═════ Excerpted passage

## LOAD PACKAGES
- import os
- import pandas as pd
- import numpy as np
- import seaborn as sns

## LOAD DATA
###  os commands to obtain file path
- path = os.path.join(os.getcwd(),path1,path2,...)

### read_csv commands
- df = pd.read_csv(path)

## CHECK DATA INFO

### check first few entries
- df.head()

### check length
- len(df)

### check columns
- df.columns

### column attributes' datatype
- df.info()

### overview of data columns
- df.describe() #in types of dataframe

### check data types
- type(data)

### check instructions
- append '?' at the end of the instruction

## CREATING/EDITTING NEW SERIES/DATAFRAMES

### Series
- `series = pd.Series([data1,data2,...], index=[index1,index2,...])`
- without giving specific index, the serie will automatically be assigned numerical index
- index can be identified using either index label or index number

### Dataframes
- `df = pd.DataFrame(columns=[column1,column2,...])`   #create a dataframe with columns
- `df.loc[index lable/numerics] = [data1,data2,...]`   #input rows using list with order
- `df.loc[index lable/numerics] = dict(column1=data1,column2=data2...)` #input rows using dict without order
- `df.loc[row,colume] = data` #change data at certain row and column

...

### Changing column names
> `df.rename(columns={name1:name2,...})`
- this changes the name of current columns

### Dropping a line
- df.drop(index label/numerics, inplace={False/True})
- many instructions create copies of the original df so either replace the original variable or use inplace flag

### Transverse
- df.T

## FILTERING & SELECTING

### filter dataframes: certain columns
> df[attribute]  
- this returns a Series type object

>df[[attribute1,attribute2,attribute3...]]
- this returns DataFrame type object
- use '&' to represent 'and'; use '|' to represent 'or'

- index/name can represent attributes


### filter dataframes: certain rows
> df.loc[labels]

> df.iloc[standar position of index]
- can use slicing

> df[df.some_attributes == something] 
- the conditional statement is masking

> more masking operations
- serie.isin(serie)

══════════

**Problem requirements**
Can you print the part of the pandas cheat sheet that opens with the words containing "### filter dataframes: certain rows" and closes with "- serie.isin(serie)"? The rows have no connection to the pandas cheat sheet.

═════ Dataset content

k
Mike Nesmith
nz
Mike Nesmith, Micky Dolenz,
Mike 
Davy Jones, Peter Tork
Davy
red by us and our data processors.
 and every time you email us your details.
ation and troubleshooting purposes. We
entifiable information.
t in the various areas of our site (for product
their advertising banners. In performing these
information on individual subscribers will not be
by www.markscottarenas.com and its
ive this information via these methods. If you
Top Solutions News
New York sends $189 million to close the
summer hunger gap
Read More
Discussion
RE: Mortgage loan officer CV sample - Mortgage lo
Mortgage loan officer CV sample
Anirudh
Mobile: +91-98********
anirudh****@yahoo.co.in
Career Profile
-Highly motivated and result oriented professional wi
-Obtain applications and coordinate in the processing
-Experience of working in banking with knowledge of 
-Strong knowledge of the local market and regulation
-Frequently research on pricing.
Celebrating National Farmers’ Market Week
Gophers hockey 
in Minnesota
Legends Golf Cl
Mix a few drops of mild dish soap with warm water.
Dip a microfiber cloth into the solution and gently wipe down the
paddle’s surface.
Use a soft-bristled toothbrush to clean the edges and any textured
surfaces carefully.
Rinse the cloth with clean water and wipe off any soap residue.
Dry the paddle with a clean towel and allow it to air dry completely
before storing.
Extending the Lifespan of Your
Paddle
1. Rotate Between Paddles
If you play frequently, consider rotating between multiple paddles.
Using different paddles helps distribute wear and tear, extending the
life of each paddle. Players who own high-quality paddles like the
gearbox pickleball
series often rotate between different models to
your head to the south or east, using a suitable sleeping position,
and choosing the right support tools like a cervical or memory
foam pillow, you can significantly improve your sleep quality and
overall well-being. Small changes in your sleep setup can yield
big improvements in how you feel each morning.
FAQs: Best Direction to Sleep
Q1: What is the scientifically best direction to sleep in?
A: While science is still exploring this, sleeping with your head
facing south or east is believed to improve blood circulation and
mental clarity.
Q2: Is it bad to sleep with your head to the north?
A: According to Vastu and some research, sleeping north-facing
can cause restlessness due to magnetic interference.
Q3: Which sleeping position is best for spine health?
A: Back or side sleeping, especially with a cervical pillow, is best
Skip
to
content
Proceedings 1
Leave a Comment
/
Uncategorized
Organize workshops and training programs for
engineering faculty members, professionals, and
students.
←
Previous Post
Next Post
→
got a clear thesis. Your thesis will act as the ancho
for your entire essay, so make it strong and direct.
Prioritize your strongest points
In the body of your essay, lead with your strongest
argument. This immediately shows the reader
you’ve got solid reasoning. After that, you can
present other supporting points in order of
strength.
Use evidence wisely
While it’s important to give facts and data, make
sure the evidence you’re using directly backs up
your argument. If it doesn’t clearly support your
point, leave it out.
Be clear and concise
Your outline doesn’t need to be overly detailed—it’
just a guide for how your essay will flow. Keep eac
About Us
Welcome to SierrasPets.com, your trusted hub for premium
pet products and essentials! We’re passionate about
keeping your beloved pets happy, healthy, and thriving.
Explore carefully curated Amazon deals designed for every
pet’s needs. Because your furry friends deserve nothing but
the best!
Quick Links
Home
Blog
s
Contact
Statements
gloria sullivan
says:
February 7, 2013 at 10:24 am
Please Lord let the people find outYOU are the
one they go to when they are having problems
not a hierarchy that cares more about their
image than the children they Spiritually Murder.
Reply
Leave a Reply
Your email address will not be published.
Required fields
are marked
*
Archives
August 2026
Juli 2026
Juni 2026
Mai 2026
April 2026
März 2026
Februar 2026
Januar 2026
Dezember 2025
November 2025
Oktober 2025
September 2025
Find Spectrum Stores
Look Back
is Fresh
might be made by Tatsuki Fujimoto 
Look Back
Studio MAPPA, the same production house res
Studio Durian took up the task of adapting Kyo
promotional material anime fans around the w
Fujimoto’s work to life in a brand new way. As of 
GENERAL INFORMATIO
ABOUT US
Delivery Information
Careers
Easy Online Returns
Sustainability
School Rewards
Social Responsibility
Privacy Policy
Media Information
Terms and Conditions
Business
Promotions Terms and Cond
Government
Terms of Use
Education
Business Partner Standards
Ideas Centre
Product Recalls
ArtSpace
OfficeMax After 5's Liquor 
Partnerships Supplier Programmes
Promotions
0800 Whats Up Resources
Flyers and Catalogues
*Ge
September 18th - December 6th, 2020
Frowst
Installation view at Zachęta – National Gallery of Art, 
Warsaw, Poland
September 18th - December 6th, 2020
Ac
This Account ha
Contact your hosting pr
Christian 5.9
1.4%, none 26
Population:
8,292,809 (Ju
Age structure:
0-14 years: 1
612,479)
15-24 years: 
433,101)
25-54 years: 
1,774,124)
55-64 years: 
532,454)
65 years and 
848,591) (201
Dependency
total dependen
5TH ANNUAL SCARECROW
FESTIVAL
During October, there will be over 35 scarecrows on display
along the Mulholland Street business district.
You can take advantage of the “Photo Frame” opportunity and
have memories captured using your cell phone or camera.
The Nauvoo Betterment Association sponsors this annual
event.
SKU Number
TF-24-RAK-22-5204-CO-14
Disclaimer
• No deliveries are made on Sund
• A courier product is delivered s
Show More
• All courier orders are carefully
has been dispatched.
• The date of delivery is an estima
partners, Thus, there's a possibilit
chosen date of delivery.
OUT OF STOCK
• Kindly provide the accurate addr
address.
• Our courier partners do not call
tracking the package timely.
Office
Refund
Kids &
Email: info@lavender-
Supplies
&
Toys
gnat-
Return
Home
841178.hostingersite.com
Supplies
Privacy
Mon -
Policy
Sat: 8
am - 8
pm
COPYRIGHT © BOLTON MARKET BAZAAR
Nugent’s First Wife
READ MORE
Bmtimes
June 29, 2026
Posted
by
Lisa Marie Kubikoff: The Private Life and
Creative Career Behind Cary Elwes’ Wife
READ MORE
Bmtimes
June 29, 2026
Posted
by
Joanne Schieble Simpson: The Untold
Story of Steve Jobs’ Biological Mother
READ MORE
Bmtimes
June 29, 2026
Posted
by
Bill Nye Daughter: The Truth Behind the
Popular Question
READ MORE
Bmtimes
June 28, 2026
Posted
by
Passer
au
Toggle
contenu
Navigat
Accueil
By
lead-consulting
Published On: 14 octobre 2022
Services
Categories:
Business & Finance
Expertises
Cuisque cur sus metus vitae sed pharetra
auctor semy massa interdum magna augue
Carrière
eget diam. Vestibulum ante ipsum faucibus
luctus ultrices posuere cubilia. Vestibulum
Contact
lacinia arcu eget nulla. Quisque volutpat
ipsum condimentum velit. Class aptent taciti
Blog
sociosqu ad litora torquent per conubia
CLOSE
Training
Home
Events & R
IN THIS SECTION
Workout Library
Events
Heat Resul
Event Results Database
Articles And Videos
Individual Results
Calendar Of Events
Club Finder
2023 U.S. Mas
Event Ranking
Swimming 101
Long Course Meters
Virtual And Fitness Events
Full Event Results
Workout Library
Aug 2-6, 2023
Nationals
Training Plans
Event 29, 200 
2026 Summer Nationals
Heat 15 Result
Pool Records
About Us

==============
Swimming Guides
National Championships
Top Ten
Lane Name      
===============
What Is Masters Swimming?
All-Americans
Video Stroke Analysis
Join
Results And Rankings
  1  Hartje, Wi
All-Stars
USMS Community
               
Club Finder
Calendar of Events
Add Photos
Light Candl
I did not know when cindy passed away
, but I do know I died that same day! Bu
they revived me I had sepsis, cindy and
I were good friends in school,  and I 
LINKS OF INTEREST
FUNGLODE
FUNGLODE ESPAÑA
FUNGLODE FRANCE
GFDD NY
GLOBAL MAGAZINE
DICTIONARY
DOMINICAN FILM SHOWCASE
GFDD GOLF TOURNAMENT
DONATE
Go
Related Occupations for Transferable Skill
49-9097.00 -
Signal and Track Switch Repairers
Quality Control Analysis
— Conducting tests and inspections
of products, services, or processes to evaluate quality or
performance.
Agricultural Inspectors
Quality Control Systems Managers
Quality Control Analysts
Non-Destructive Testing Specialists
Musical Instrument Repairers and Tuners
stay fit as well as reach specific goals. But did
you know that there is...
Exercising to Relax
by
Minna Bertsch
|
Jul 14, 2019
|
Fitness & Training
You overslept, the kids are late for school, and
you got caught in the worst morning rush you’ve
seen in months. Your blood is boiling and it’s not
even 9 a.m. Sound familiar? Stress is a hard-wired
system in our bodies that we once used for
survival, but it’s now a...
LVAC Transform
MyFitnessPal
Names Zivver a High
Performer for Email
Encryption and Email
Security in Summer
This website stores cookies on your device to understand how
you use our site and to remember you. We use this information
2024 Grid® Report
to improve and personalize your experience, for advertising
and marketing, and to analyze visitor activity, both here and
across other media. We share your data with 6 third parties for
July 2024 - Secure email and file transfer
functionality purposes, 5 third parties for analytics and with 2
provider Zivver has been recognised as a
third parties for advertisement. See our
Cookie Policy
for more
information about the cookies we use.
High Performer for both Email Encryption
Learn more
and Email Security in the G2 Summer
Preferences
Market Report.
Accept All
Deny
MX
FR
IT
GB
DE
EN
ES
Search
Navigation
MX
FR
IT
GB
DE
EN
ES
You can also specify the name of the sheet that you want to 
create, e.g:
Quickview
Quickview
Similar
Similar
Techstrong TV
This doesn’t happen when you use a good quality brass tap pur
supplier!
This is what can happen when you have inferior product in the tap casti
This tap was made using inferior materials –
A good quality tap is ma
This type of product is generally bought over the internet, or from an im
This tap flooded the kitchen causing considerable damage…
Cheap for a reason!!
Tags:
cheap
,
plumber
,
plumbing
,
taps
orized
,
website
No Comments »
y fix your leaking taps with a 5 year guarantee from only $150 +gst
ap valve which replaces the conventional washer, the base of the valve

══════════

**Task answer**
### filter dataframes: certain rows
> df.loc[labels]

> df.iloc[standar position of index]
- can use slicing

> df[df.some_attributes == something] 
- the conditional statement is masking

> more masking operations
- serie.isin(serie)